(Collected data entries)
──────

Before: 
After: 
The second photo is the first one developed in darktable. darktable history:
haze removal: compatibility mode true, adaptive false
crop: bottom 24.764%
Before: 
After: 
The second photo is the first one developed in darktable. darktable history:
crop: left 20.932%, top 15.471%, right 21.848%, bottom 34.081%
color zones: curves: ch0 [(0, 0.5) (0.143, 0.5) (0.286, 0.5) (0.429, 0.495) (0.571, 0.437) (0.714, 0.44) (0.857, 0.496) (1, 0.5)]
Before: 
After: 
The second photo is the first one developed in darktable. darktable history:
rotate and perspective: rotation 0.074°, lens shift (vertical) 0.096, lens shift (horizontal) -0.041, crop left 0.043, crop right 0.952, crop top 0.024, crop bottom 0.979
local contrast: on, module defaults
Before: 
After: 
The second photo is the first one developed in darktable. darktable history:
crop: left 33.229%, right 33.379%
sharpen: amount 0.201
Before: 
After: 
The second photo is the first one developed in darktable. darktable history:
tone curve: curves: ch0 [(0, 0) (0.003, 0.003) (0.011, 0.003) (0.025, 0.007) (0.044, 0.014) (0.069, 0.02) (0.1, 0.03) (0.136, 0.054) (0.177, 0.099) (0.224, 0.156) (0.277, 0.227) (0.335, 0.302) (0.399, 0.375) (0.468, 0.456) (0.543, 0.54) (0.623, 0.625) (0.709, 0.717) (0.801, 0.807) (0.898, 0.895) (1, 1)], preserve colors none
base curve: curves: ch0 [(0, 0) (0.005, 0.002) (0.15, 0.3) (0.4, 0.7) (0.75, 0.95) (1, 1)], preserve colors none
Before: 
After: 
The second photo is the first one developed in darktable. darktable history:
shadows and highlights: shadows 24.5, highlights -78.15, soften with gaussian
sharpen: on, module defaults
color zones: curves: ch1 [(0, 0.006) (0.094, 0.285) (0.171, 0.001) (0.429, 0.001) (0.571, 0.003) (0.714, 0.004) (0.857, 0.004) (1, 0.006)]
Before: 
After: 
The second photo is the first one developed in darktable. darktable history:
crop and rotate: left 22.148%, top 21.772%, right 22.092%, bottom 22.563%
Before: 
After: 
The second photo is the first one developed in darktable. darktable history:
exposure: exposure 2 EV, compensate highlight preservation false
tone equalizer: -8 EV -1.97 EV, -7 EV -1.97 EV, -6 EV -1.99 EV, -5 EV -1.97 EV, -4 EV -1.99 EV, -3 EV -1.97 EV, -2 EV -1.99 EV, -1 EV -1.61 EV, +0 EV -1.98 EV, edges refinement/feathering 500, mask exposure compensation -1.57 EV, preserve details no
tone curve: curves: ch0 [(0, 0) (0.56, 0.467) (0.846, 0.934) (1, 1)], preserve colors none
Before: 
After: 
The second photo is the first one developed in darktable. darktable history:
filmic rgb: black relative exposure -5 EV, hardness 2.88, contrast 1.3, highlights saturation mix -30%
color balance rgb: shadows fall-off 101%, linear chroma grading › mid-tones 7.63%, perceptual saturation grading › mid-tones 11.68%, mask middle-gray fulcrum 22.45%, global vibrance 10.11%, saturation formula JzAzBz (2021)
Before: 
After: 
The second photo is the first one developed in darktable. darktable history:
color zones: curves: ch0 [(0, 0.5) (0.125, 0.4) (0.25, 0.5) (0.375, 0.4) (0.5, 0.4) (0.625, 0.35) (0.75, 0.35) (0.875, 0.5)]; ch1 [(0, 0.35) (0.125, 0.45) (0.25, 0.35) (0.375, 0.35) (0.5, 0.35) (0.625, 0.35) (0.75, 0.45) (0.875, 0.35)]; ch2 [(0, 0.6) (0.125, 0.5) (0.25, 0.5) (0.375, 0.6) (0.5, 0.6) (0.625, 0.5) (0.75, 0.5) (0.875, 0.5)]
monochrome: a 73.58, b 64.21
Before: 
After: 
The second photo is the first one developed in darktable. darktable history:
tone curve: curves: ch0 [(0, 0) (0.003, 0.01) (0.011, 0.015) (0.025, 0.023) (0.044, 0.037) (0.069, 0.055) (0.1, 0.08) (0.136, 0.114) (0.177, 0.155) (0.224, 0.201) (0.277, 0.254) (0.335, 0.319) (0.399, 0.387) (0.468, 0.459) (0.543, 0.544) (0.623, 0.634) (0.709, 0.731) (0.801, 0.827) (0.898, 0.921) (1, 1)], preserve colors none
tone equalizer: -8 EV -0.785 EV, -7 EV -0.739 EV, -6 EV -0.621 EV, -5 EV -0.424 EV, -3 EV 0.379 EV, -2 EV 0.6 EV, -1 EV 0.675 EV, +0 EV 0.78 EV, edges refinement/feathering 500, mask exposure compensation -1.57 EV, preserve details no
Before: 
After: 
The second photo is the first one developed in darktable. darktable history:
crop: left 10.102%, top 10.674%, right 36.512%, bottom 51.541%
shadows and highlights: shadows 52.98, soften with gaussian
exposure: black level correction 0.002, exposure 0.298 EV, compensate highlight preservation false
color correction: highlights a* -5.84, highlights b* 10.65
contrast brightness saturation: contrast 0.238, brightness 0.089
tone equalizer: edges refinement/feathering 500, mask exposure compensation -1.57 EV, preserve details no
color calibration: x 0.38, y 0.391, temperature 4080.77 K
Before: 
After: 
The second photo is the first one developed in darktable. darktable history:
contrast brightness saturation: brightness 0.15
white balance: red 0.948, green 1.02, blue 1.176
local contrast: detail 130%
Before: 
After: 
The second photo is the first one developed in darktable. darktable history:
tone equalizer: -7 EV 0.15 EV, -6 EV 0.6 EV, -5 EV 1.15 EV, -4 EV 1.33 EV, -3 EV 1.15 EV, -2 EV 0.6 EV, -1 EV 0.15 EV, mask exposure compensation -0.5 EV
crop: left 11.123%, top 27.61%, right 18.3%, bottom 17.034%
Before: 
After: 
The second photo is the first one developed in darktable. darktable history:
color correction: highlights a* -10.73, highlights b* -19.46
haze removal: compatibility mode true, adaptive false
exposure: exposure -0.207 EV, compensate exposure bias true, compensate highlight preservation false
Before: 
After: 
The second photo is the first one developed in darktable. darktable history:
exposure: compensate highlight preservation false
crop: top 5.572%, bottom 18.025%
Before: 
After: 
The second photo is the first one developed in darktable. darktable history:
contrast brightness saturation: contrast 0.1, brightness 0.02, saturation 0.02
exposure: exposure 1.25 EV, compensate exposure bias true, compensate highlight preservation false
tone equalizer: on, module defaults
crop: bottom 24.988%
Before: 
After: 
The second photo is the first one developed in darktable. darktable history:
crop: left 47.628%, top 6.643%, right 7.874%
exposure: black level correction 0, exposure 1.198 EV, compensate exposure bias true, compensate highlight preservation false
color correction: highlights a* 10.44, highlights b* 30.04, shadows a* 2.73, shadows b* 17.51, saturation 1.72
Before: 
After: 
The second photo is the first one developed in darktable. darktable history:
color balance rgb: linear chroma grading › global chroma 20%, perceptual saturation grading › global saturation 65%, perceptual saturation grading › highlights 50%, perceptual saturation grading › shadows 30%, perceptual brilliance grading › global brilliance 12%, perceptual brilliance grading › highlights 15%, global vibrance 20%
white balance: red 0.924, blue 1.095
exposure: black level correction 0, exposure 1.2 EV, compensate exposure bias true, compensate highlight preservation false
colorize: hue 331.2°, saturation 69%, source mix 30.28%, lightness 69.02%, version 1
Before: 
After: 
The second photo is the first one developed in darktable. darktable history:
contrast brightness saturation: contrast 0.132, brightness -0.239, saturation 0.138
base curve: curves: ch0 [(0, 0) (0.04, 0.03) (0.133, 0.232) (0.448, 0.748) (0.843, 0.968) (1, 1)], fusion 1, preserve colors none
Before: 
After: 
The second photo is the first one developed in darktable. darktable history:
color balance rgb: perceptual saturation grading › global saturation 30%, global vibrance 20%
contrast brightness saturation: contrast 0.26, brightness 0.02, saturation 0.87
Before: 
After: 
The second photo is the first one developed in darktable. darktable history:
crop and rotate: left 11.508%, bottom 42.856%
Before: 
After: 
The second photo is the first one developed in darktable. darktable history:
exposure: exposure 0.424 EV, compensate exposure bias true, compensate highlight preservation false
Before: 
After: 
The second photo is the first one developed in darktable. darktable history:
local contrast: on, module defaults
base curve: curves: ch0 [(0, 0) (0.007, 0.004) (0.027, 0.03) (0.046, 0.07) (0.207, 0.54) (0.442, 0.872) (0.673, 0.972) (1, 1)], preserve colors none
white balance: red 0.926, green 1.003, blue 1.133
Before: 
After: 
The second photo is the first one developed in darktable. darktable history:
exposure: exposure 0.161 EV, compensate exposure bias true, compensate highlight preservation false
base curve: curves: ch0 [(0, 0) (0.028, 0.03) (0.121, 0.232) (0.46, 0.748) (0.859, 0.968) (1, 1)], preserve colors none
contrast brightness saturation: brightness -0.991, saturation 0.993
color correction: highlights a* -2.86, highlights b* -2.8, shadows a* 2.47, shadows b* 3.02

──────

### EXERCISE REQUIREMENTS
Reproduce the data above word for word, from its very first line through the line that contains "sharpen: amount 0.201", with both ends included.

### RESPONSE
Before: 
After: 
The second photo is the first one developed in darktable. darktable history:
haze removal: compatibility mode true, adaptive false
crop: bottom 24.764%
Before: 
After: 
The second photo is the first one developed in darktable. darktable history:
crop: left 20.932%, top 15.471%, right 21.848%, bottom 34.081%
color zones: curves: ch0 [(0, 0.5) (0.143, 0.5) (0.286, 0.5) (0.429, 0.495) (0.571, 0.437) (0.714, 0.44) (0.857, 0.496) (1, 0.5)]
Before: 
After: 
The second photo is the first one developed in darktable. darktable history:
rotate and perspective: rotation 0.074°, lens shift (vertical) 0.096, lens shift (horizontal) -0.041, crop left 0.043, crop right 0.952, crop top 0.024, crop bottom 0.979
local contrast: on, module defaults
Before: 
After: 
The second photo is the first one developed in darktable. darktable history:
crop: left 33.229%, right 33.379%
sharpen: amount 0.201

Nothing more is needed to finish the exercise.